Quelles marges pour la santé ?

Le signal politique est limpide : dans un contexte de déficit élevé – 5,5 % du PIB en 2024, soit près de 140 milliards d’euros – la Défense sera sanctuarisée. Le reste, santé comprise, risque de devenir une variable d’ajustement.

Or l’objectif national des dépenses d’assurance maladie (Ondam) pour 2025 devrait progresser de seulement + 3,2 %. Ce rythme reste inférieur à la dynamique des besoins (vieillissement, maladies chroniques, inflation médicale estimée à + 4,5 %), et bien en-deçà des hausses passées (près de + 6 % en 2020 au sortir du Covid-19).
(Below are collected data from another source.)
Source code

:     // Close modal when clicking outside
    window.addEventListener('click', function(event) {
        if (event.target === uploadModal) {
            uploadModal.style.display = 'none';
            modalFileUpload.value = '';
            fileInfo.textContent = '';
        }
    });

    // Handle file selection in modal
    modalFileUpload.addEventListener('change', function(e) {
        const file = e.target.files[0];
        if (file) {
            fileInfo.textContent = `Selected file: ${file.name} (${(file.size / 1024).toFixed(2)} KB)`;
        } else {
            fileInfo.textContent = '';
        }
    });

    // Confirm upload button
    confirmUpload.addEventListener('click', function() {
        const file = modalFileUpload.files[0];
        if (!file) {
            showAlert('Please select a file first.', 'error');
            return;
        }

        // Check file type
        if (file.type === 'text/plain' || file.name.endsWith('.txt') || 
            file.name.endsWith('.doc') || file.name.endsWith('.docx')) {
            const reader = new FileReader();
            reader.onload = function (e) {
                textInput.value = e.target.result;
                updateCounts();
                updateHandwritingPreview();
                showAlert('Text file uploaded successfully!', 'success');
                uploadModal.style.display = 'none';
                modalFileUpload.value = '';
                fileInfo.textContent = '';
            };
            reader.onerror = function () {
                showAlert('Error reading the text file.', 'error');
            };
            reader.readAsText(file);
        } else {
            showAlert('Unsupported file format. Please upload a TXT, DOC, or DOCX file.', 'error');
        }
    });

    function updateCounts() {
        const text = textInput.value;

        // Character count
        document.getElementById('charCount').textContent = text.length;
Concrètement, cela signifie des marges étroites pour financer les nouvelles missions de l’officine, la revalorisation des actes, ou encore la lutte contre les pénuries.

S’y ajoute une équation politique complexe : avec 170 députés Renaissance, loin de la majorité absolue (289 sièges), chaque vote budgétaire nécessitera de fragiles compromis. Les Républicains et les Socialistes se retrouvent en position d’arbitres, capables d’imposer des coupes ou des priorités.

L’équilibre impossible ?

La nomination de Sébastien Lecornu incarne un choix clair : sacraliser l’armée face à la menace internationale. Mais pour les pharmaciens, la question essentielle reste ouverte : quelle place restera pour la santé ?

Entre une dette publique qui frôle les 3 200 milliards d’euros, un Ondam contraint et une majorité parlementaire relative, l’équilibre sera périlleux. Les officinaux, maillons essentiels du système de santé de proximité, devront non seulement défendre leurs marges mais aussi démontrer leur valeur ajoutée dans la maîtrise des dépenses.